● **Task brief**
Rewrite the transcribed text in the material below as a JSON list of strings, one string per line, omitting blank lines and the pictures.

(Exercise input Opens)

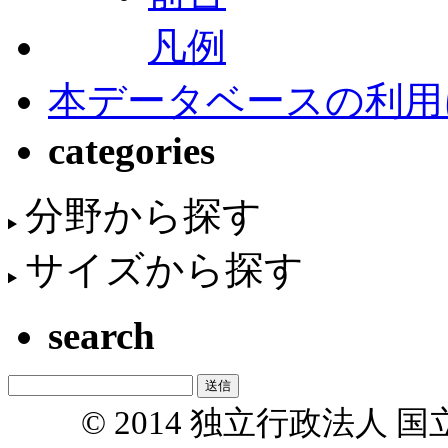
凡例
本データベースの利用
categories
分野から探す
サイズから探す
search
© 2014 独立行政法人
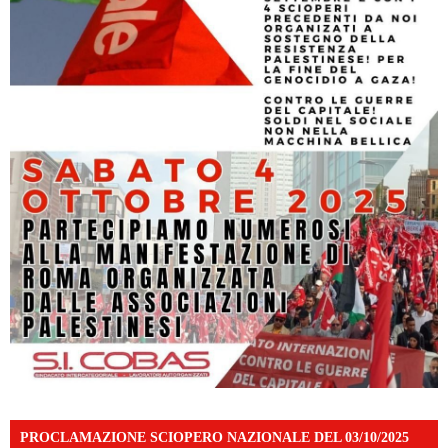
PROCLAMAZIONE SCIOPERO NAZIONALE DEL 03/10/2025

(Exercise input Closes)

● **Finished task**
[
  "凡例",
  "本データベースの利用",
  "categories",
  "分野から探す",
  "サイズから探す",
  "search",
  "© 2014 独立行政法人",
  "PROCLAMAZIONE SCIOPERO NAZIONALE DEL 03/10/2025"
]